* [ABOUT THIS TASK]: Return all the data below as it stands, minus the pictures.

* [EXCERPTED RECORDS]:
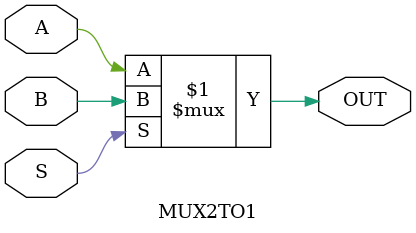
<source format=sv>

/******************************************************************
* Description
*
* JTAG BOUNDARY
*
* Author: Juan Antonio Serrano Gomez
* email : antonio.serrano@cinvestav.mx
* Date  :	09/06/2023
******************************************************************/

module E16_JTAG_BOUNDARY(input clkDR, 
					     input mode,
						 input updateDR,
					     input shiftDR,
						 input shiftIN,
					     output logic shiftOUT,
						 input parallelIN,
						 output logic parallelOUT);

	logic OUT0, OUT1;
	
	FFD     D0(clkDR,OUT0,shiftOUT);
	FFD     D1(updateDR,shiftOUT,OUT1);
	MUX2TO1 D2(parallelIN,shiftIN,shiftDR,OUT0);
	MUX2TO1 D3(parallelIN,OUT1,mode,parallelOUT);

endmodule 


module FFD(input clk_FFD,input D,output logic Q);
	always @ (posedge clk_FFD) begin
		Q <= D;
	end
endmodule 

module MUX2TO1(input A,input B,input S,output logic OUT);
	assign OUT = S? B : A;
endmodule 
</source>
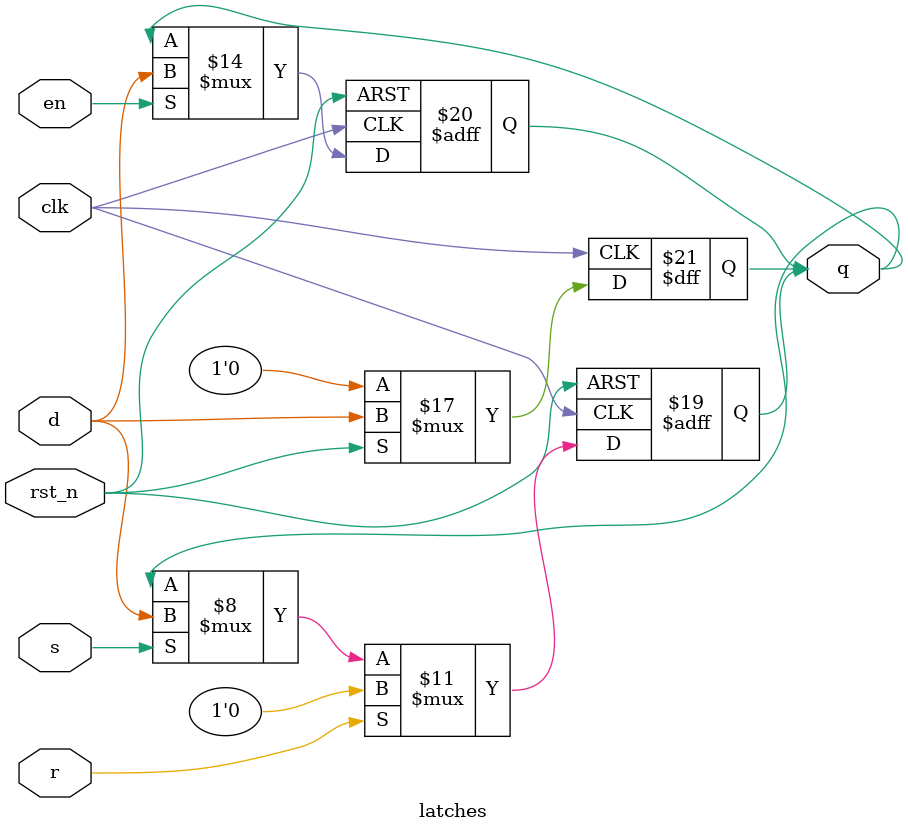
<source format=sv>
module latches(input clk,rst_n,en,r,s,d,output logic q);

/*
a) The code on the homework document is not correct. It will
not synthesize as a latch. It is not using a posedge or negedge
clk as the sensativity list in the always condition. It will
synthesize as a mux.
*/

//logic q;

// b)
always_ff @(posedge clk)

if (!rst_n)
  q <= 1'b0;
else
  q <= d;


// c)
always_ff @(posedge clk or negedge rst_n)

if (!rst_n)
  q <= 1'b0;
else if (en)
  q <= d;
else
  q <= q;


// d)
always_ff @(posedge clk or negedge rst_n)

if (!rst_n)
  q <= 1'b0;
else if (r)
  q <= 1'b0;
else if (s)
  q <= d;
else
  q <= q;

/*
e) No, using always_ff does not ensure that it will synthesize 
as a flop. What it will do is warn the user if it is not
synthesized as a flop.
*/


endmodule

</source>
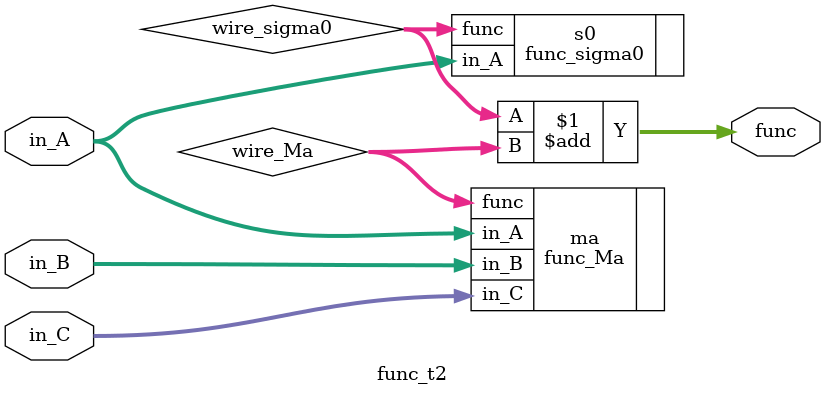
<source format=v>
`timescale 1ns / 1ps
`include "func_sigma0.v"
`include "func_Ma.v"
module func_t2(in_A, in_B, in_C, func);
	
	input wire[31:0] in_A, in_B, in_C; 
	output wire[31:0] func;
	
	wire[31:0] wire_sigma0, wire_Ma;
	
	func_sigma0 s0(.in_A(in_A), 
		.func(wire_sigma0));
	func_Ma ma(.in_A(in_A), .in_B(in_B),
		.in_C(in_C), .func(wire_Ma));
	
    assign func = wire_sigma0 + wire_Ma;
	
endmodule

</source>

* [OUTPUT FOR THIS EXERCISE]:
<source format=sv>

/******************************************************************
* Description
*
* JTAG BOUNDARY
*
* Author: Juan Antonio Serrano Gomez
* email : antonio.serrano@cinvestav.mx
* Date  :	09/06/2023
******************************************************************/

module E16_JTAG_BOUNDARY(input clkDR, 
					     input mode,
						 input updateDR,
					     input shiftDR,
						 input shiftIN,
					     output logic shiftOUT,
						 input parallelIN,
						 output logic parallelOUT);

	logic OUT0, OUT1;
	
	FFD     D0(clkDR,OUT0,shiftOUT);
	FFD     D1(updateDR,shiftOUT,OUT1);
	MUX2TO1 D2(parallelIN,shiftIN,shiftDR,OUT0);
	MUX2TO1 D3(parallelIN,OUT1,mode,parallelOUT);

endmodule 


module FFD(input clk_FFD,input D,output logic Q);
	always @ (posedge clk_FFD) begin
		Q <= D;
	end
endmodule 

module MUX2TO1(input A,input B,input S,output logic OUT);
	assign OUT = S? B : A;
endmodule 
</source>
<source format=sv>
module latches(input clk,rst_n,en,r,s,d,output logic q);

/*
a) The code on the homework document is not correct. It will
not synthesize as a latch. It is not using a posedge or negedge
clk as the sensativity list in the always condition. It will
synthesize as a mux.
*/

//logic q;

// b)
always_ff @(posedge clk)

if (!rst_n)
  q <= 1'b0;
else
  q <= d;


// c)
always_ff @(posedge clk or negedge rst_n)

if (!rst_n)
  q <= 1'b0;
else if (en)
  q <= d;
else
  q <= q;


// d)
always_ff @(posedge clk or negedge rst_n)

if (!rst_n)
  q <= 1'b0;
else if (r)
  q <= 1'b0;
else if (s)
  q <= d;
else
  q <= q;

/*
e) No, using always_ff does not ensure that it will synthesize 
as a flop. What it will do is warn the user if it is not
synthesized as a flop.
*/


endmodule

</source>
<source format=v>
`timescale 1ns / 1ps
`include "func_sigma0.v"
`include "func_Ma.v"
module func_t2(in_A, in_B, in_C, func);
	
	input wire[31:0] in_A, in_B, in_C; 
	output wire[31:0] func;
	
	wire[31:0] wire_sigma0, wire_Ma;
	
	func_sigma0 s0(.in_A(in_A), 
		.func(wire_sigma0));
	func_Ma ma(.in_A(in_A), .in_B(in_B),
		.in_C(in_C), .func(wire_Ma));
	
    assign func = wire_sigma0 + wire_Ma;
	
endmodule

</source>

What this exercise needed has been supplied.